Quote the records in full and leave their pictures out.

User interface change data
=== Begin Enclosure ===

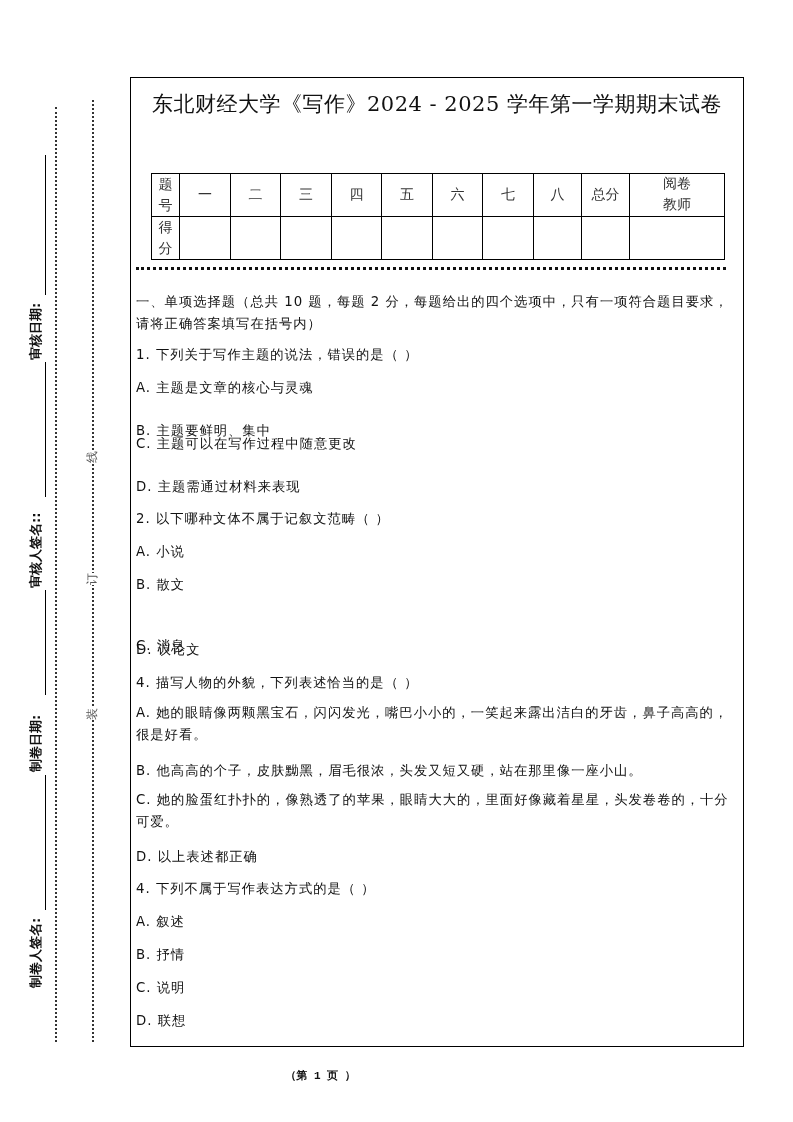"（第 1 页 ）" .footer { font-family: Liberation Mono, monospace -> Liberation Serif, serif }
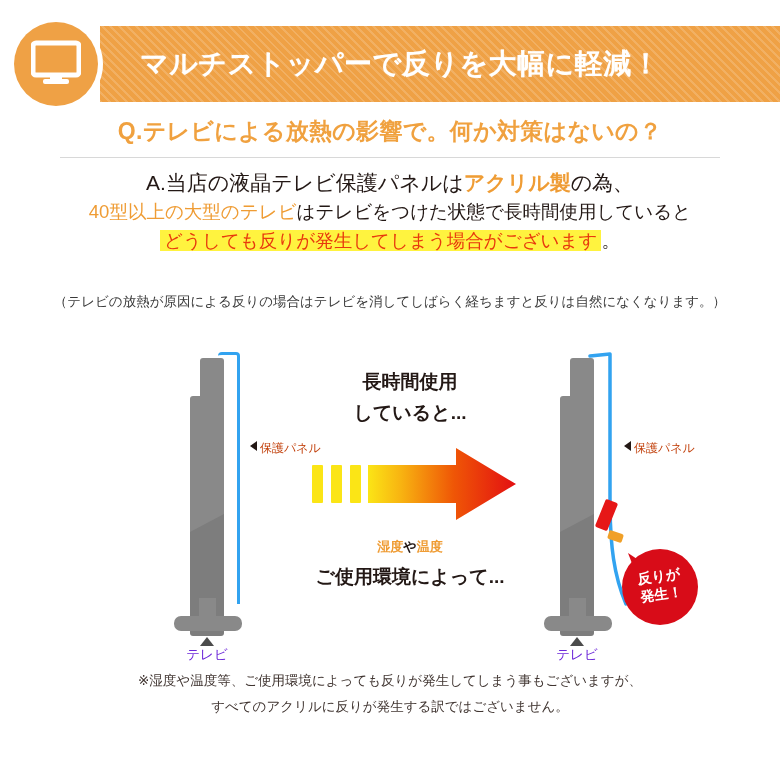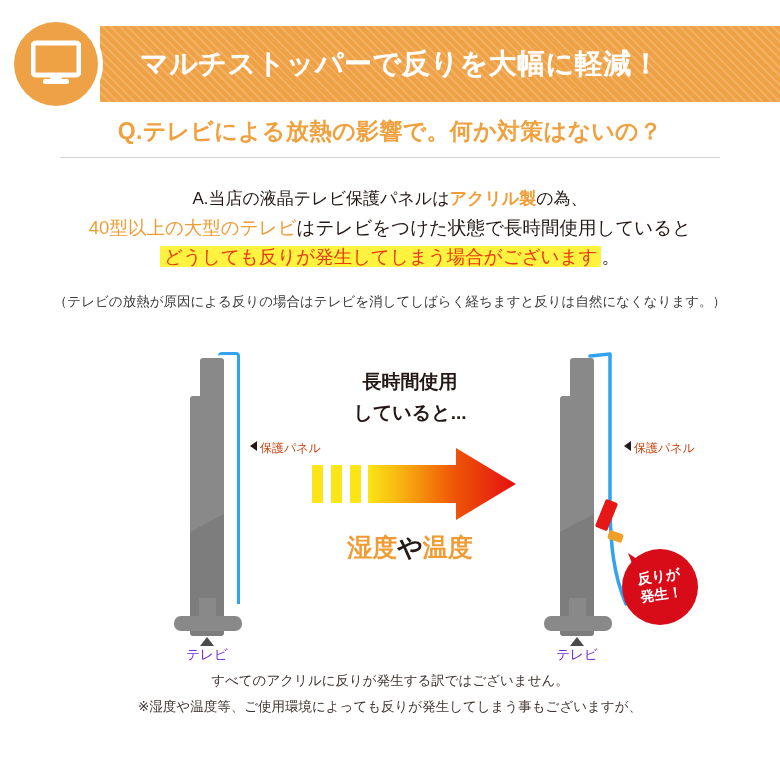"A.当店の液晶テレビ保護パネルはアクリル製の為、" .a-line.l1 { font-size: 17px -> 21px; margin-top: 16px -> none }
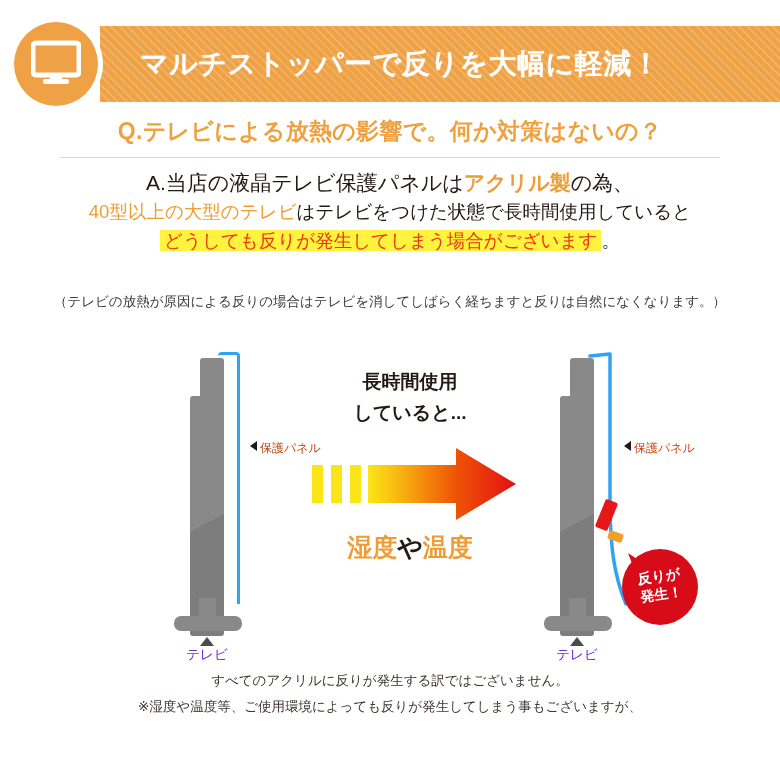"湿度や温度" .cb1 { font-size: 25px -> 13px }
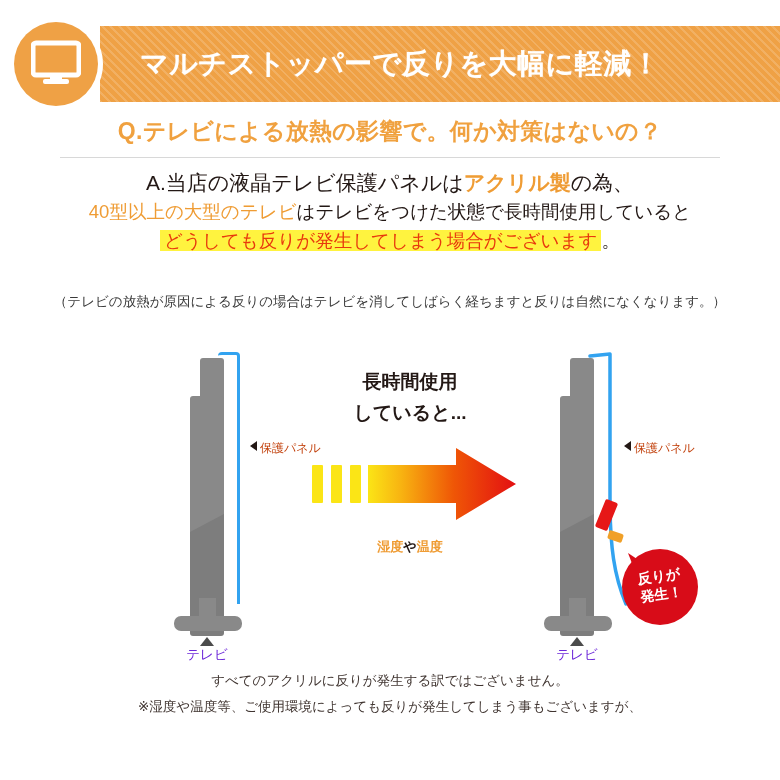"ご使用環境によって..." div.cb2 { html: none -> <div>ご使用環境によって...</div> }
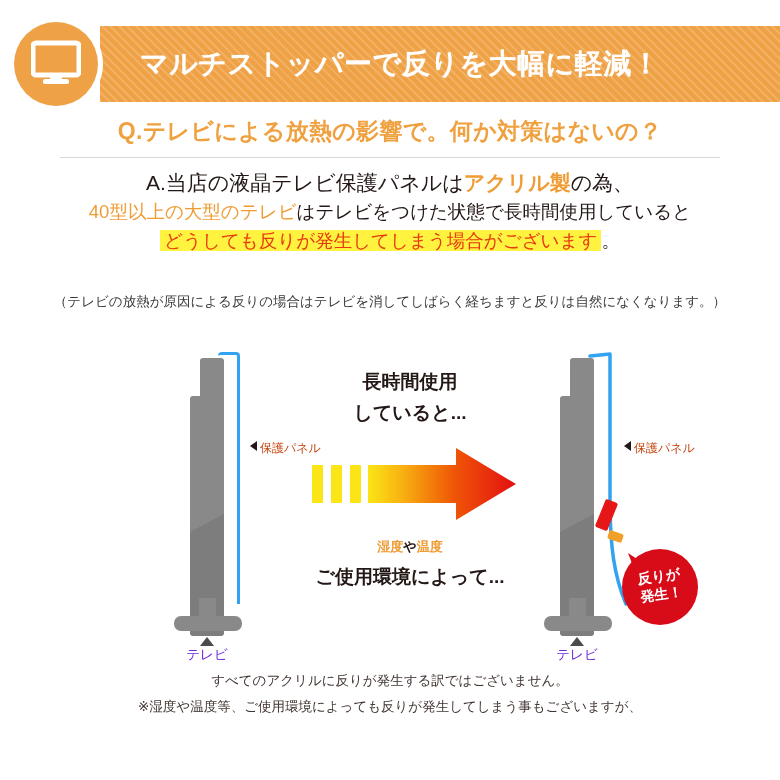"すべてのアクリルに反りが発生する訳ではございません。" div { order: before "※湿度や温度等、ご使用環境によっても反りが発生してしまう事もございますが、" -> after "※湿度や温度等、ご使用環境によっても反りが発生してしまう事もございますが、" }
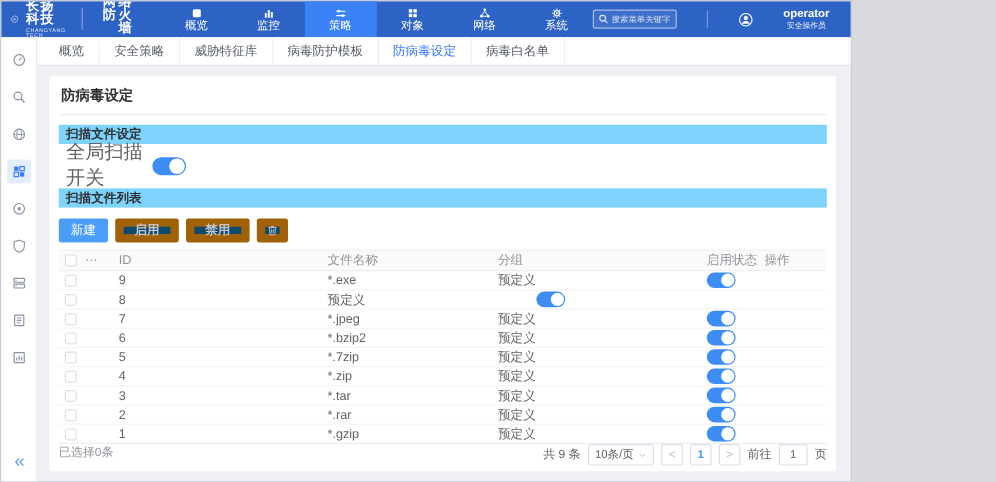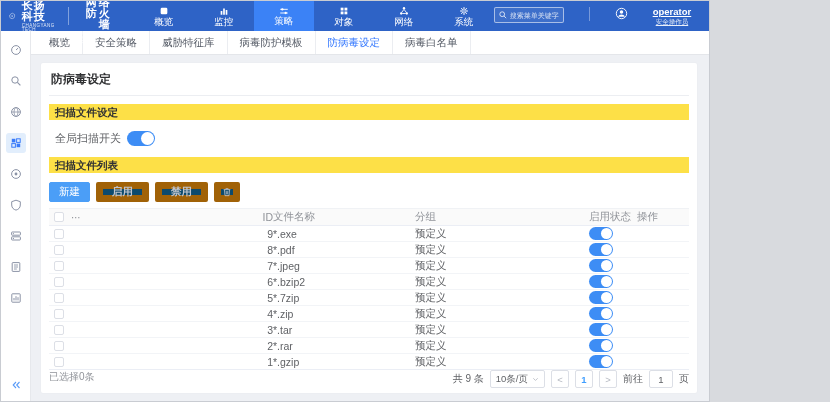"搜索菜单关键字" .hdr-right { align-items: flex-start -> center; text-decoration: underline -> none }
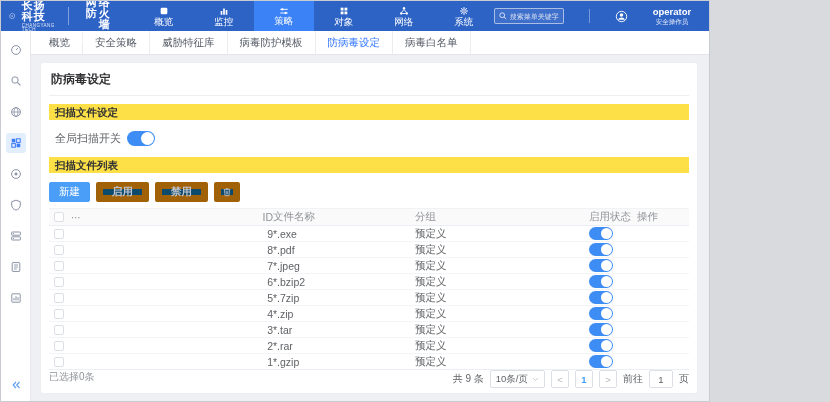"扫描文件设定" .section-bar { background: #fde047 -> #7dd3fc }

=== End Enclosure ===

## EXERCISE SOLUTION
"（第 1 页 ）" .footer { font-family: Liberation Mono, monospace -> Liberation Serif, serif }
"A.当店の液晶テレビ保護パネルはアクリル製の為、" .a-line.l1 { font-size: 17px -> 21px; margin-top: 16px -> none }
"湿度や温度" .cb1 { font-size: 25px -> 13px }
"ご使用環境によって..." div.cb2 { html: none -> <div>ご使用環境によって...</div> }
"すべてのアクリルに反りが発生する訳ではございません。" div { order: before "※湿度や温度等、ご使用環境によっても反りが発生してしまう事もございますが、" -> after "※湿度や温度等、ご使用環境によっても反りが発生してしまう事もございますが、" }
"搜索菜单关键字" .hdr-right { align-items: flex-start -> center; text-decoration: underline -> none }
"扫描文件设定" .section-bar { background: #fde047 -> #7dd3fc }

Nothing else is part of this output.